Questions.
A. According to the BoJack Horseman season 3 article below, who voices Princess Carolyn?
B. Carry on with the BoJack Horseman season 3 article below, starting after its final sentence.

- Season 3 promotional poster
- Starring: Will Arnett; Amy Sedaris; Alison Brie; Paul F. Tompkins; Aaron Paul;
- No. of episodes: 12

Release
- Original network: Netflix
- Original release: July 22, 2016

Season chronology
- ← Previous Season 2 Next → Season 4

= BoJack Horseman season 3 =

The third season of the animated television series BoJack Horseman premiered on Netflix on July 22, 2016. As with the first two seasons, season 3 consists of 12 episodes.

== Cast and characters ==

=== Main ===
- Will Arnett as BoJack Horseman
- Amy Sedaris as Princess Carolyn
- Alison Brie as Diane Nguyen
- Paul F. Tompkins as Mr. Peanutbutter
- Aaron Paul as Todd Chavez

=== Recurring ===

- Diedrich Bader as Judah Mannowdog
- Maria Bamford as Kelsey Jannings / various
- Angela Bassett as Ana Spanikopita
- Jessica Biel as herself
- Kevin Bigley as Shep von Trapp / Jimmy Fallon
- Rachel Bloom as Laura / various
- Raphael Bob-Waksberg as Charley Witherspoon / various
- Kristin Chenoweth as Vanessa Gekko / Miss Teach-Bot
- Adam Conover as A Ryan Seacrest Type / Bradley Hitler-Smith / various
- Fielding Edlow as Roxie / various
- Raúl Esparza as Ralph Stilton
- Abbi Jacobson as Emily
- Margo Martindale as herself
- Keith Olbermann as Tom Jumbo-Grumbo
- Patton Oswalt as Pinky Penguin / various
- Kristen Schaal as Sarah Lynn / various
- Ben Schwartz as Rutabaga Rabitowitz
- J. K. Simmons as Lenny Turtletaub
- Cedric Yarbrough as Officer Meow-Meow Fuzzyface / various

=== Guest stars ===

- Alan Arkin as J.D. Salinger
- Lake Bell as Katrina Peanutbutter
- Candice Bergen as The Closer
- Kate Berlant as Stage Manager / Human Patron
- Lorraine Bracco as Dr. Janet
- Nicole Byer as Teenage Girl
- Patrick Carney as Jay Zebra
- Jamie Clayton as Lady in Stall / Mom Donkey
- Neil deGrasse Tyson as Planetarium Narrator
- Emily Deschanel as Bones
- Dave Franco as Alexi Brosefino
- Daniele Gaither as Sextina Aquafina
- Jorge Garcia as Jorge Garcia
- Ilana Glazer as Penny Carson
- Kimiko Glenn as Stefani Stilton
- Terry Gross as Diane's Ringtone
- Carla Hall as Spaghetti Scientist Carla Hall
- Jake Johnson as Oxnard
- Wiz Khalifa as Wiz Khalifa
- Greg Kinnear as Greg Kinglear
- Phil LaMarr as various
- Natasha Leggero as Heather
- Jonathan Lethem as Diane's Ringtone
- Melissa Leo as Diane's Mother
- Leonard Maltin as Leonard Maltin
- Jay Mohr as Jurj Clooners / Foggy St. Jerusalem / TV Doctor
- Russell Peters as Network Executive
- Fred Savage as Richie Osborne / Goober
- Anna Deavere Smith as Betty Bruce
- Tessa Thompson as Taneisha
- Baron Vaughn as Waiter / Possum at the Bar / Child Donkey
- Rufus Wainwright as Drinking Bird / The Obertones
- Mara Wilson as Jill Pill
- Jeffrey Wright as Cuddlywhiskers / Father
- "Weird Al" Yankovic as Captain Peanutbutter
- Constance Zimmer as Skinny Gina

==Episodes==

- Notes

BoJack Horseman season 3 episodes
| No. overall | No. in season | Title | Directed by | Written by | Original release date | Prod. code |
| 26 | 1 | "Start Spreading the News" | J.C. Gonzalez | Joe Lawson | July 22, 2016 | 301 |
BoJack, Todd, and Ana Spanakopita go on tour in New York City, where he meets playwright Jill Pill, who asks him to check on an associate of theirs named "Cuddlywhiskers". J.D. Salinger ends his game show, leaving Mr. Peanutbutter without a job, and he returns to pitching costly, nonsensical business ideas. BoJack almost has sex with a reporter against Ana's wishes and becomes uncomfortable, vaguely alluding to the incident in New Mexico and admitting his role in Secretariat is fake, which the reporter records. Ana learns of this and takes care of it, and after Secretariat screens to positive reviews, BoJack promises the audience that they are seeing the real him in the role.

Records.
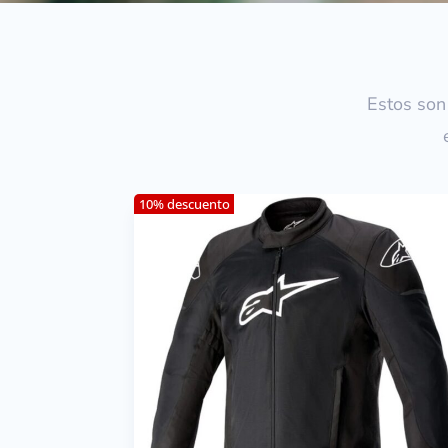
Estos son
10% descuento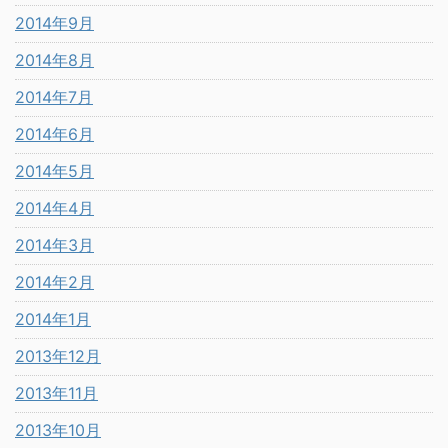
2014年9月
2014年8月
2014年7月
2014年6月
2014年5月
2014年4月
2014年3月
2014年2月
2014年1月
2013年12月
2013年11月
2013年10月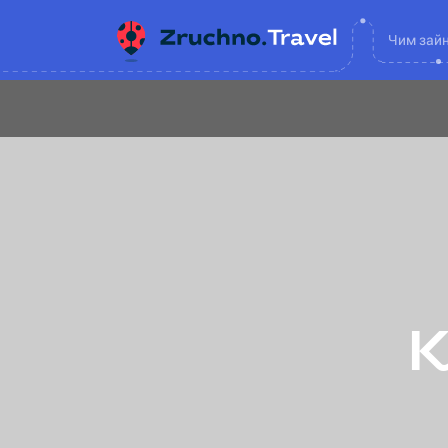
Чим зай
К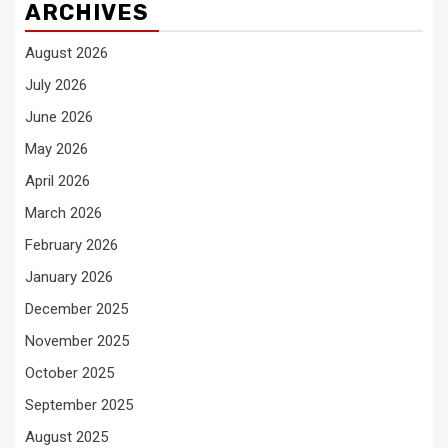
ARCHIVES
August 2026
July 2026
June 2026
May 2026
April 2026
March 2026
February 2026
January 2026
December 2025
November 2025
October 2025
September 2025
August 2025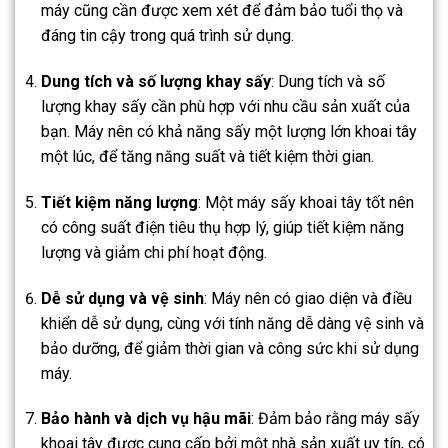
máy cũng cần được xem xét để đảm bảo tuổi thọ và
đáng tin cậy trong quá trình sử dụng.
Dung tích và số lượng khay sấy
: Dung tích và số
lượng khay sấy cần phù hợp với nhu cầu sản xuất của
bạn. Máy nên có khả năng sấy một lượng lớn khoai tây
một lúc, để tăng năng suất và tiết kiệm thời gian.
Tiết kiệm năng lượng
: Một máy sấy khoai tây tốt nên
có công suất điện tiêu thụ hợp lý, giúp tiết kiệm năng
lượng và giảm chi phí hoạt động.
Dễ sử dụng và vệ sinh
: Máy nên có giao diện và điều
khiển dễ sử dụng, cùng với tính năng dễ dàng vệ sinh và
bảo dưỡng, để giảm thời gian và công sức khi sử dụng
máy.
Bảo hành và dịch vụ hậu mãi
: Đảm bảo rằng máy sấy
khoai tây được cung cấp bởi một nhà sản xuất uy tín, có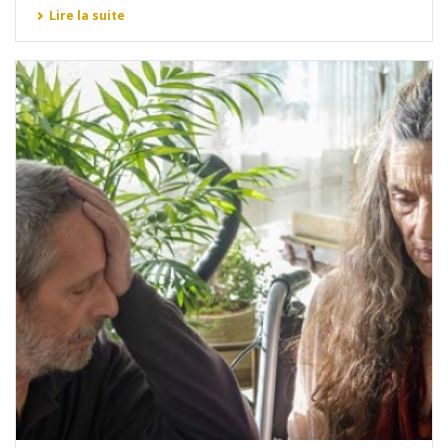
Lire la suite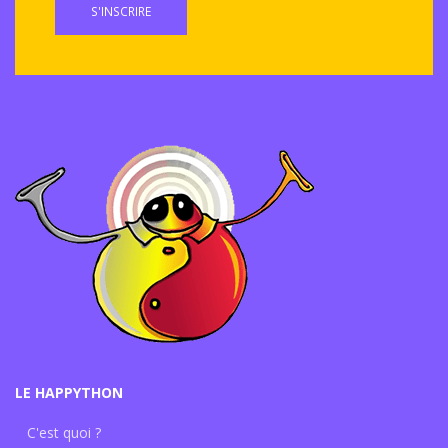
S'INSCRIRE
LE HAPPYTHON
C'est quoi ?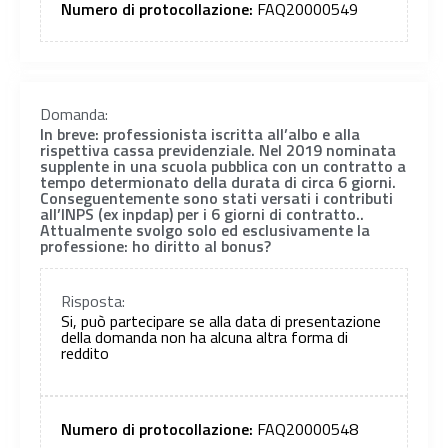
Numero di protocollazione:
FAQ20000549
Domanda:
In breve: professionista iscritta all’albo e alla
rispettiva cassa previdenziale. Nel 2019 nominata
supplente in una scuola pubblica con un contratto a
tempo determionato della durata di circa 6 giorni.
Conseguentemente sono stati versati i contributi
all’INPS (ex inpdap) per i 6 giorni di contratto..
Attualmente svolgo solo ed esclusivamente la
professione: ho diritto al bonus?
Risposta:
Si, può partecipare se alla data di presentazione
della domanda non ha alcuna altra forma di
reddito
Numero di protocollazione:
FAQ20000548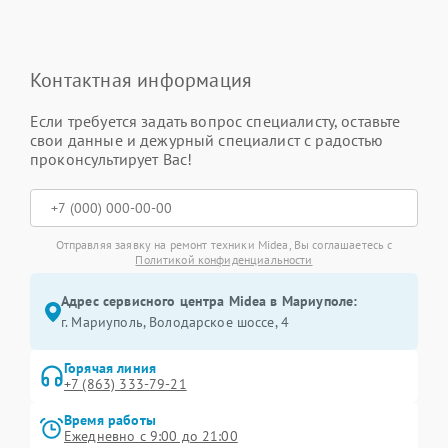
Контактная информация
Если требуется задать вопрос специалисту, оставьте
свои данные и дежурный специалист с радостью
проконсультирует Вас!
Отправляя заявку на ремонт техники Midea, Вы соглашаетесь с
Политикой конфиденциальности
Адрес сервисного центра Midea в Мариуполе:
г. Мариуполь, Володарское шоссе, 4
Горячая линия
+7 (863) 333-79-21
Время работы
Ежедневно с 9:00 до 21:00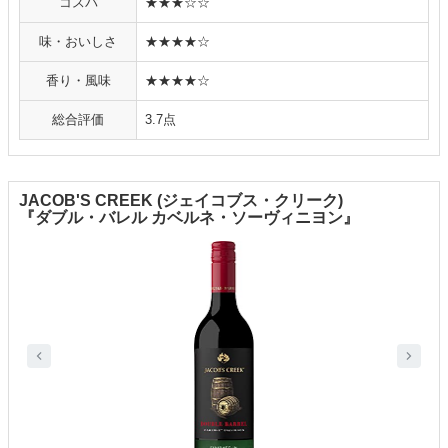
コスパ
★★★☆☆
味・おいしさ
★★★★☆
香り・風味
★★★★☆
総合評価
3.7点
JACOB'S CREEK (ジェイコブス・クリーク)
『ダブル・バレル カベルネ・ソーヴィニヨン』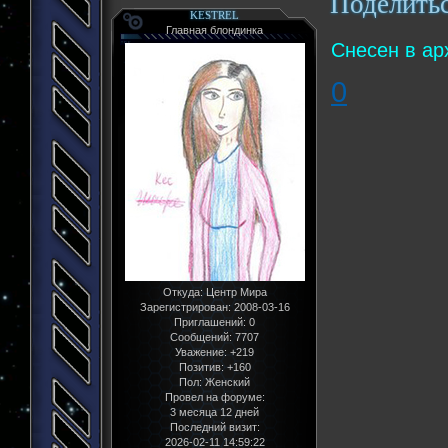
Поделить
KESTREL
Главная блондинка
Снесен в ар
0
Откуда:
Центр Мира
Зарегистрирован
: 2008-03-16
Приглашений:
0
Сообщений:
7707
Уважение:
+219
Позитив:
+160
Пол:
Женский
Провел на форуме:
3 месяца 12 дней
Последний визит:
2026-02-11 14:59:22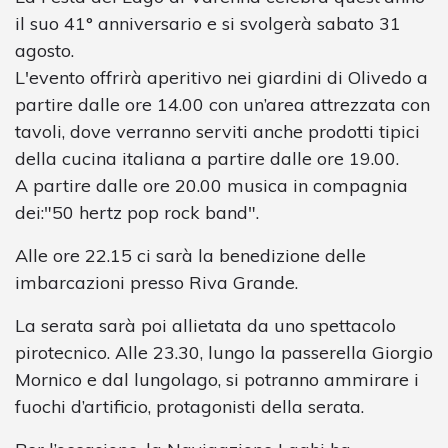
il suo 41° anniversario e si svolgerà sabato 31
agosto.
L'evento offrirà aperitivo nei giardini di Olivedo a
partire dalle ore 14.00 con un’area attrezzata con
tavoli, dove verranno serviti anche prodotti tipici
della cucina italiana a partire dalle ore 19.00.
A partire dalle ore 20.00 musica in compagnia
dei:"50 hertz pop rock band".
Alle ore 22.15 ci sarà la benedizione delle
imbarcazioni presso Riva Grande.
La serata sarà poi allietata da uno spettacolo
pirotecnico. Alle 23.30, lungo la passerella Giorgio
Mornico e dal lungolago, si potranno ammirare i
fuochi d’artificio, protagonisti della serata.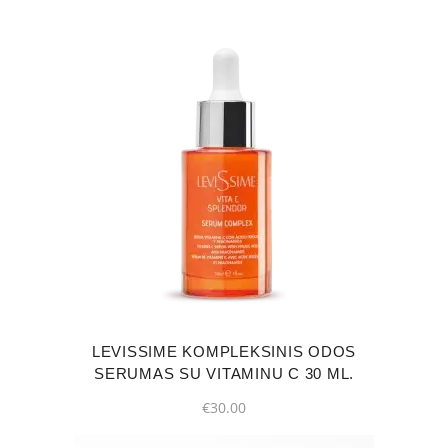
LEVISSIME KOMPLEKSINIS ODOS
SERUMAS SU VITAMINU C 30 ML.
€
30.00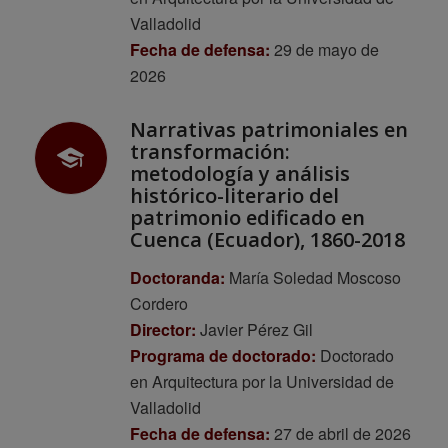
Valladolid
Fecha de defensa:
29 de mayo de
2026
Narrativas patrimoniales en
transformación:
metodología y análisis
histórico-literario del
patrimonio edificado en
Cuenca (Ecuador), 1860-2018
Doctoranda:
María Soledad Moscoso
Cordero
Director:
Javier Pérez Gil
Programa de doctorado:
Doctorado
en Arquitectura por la Universidad de
Valladolid
Fecha de defensa:
27 de abril de 2026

Task results.
A. Amy Sedaris

B.
| 27 | 2 | "The BoJack Horseman Show" | Adam Parton | Vera Santamaria | July 22, 2016 | 302 |
In 2007, BoJack is dating Princess Carolyn, the secretary to his agent who later takes his job when he quits, and is refusing to take new roles, unable to move on from the success of Horsin' Around. Todd has his first kiss with his friend Emily and the two date, but he becomes uncomfortable when she posits the idea of having sex and flees her house when her dad comes home. Mr. Peanutbutter's second wife Jessica Biel leaves him, and he meets Diane while she caters an event he is speaking at. BoJack meets with Jill and Cuddlywhiskers, a hamster screenwriter, who writes a drama series that BoJack plays the lead in, but becomes nervous when the executives compare it to Horsin' Around. He and Cuddlywhiskers give it a nonsense rewrite while high, rename it The BoJack Horseman Show, and premiere it, but it is poorly received and quickly forgotten about.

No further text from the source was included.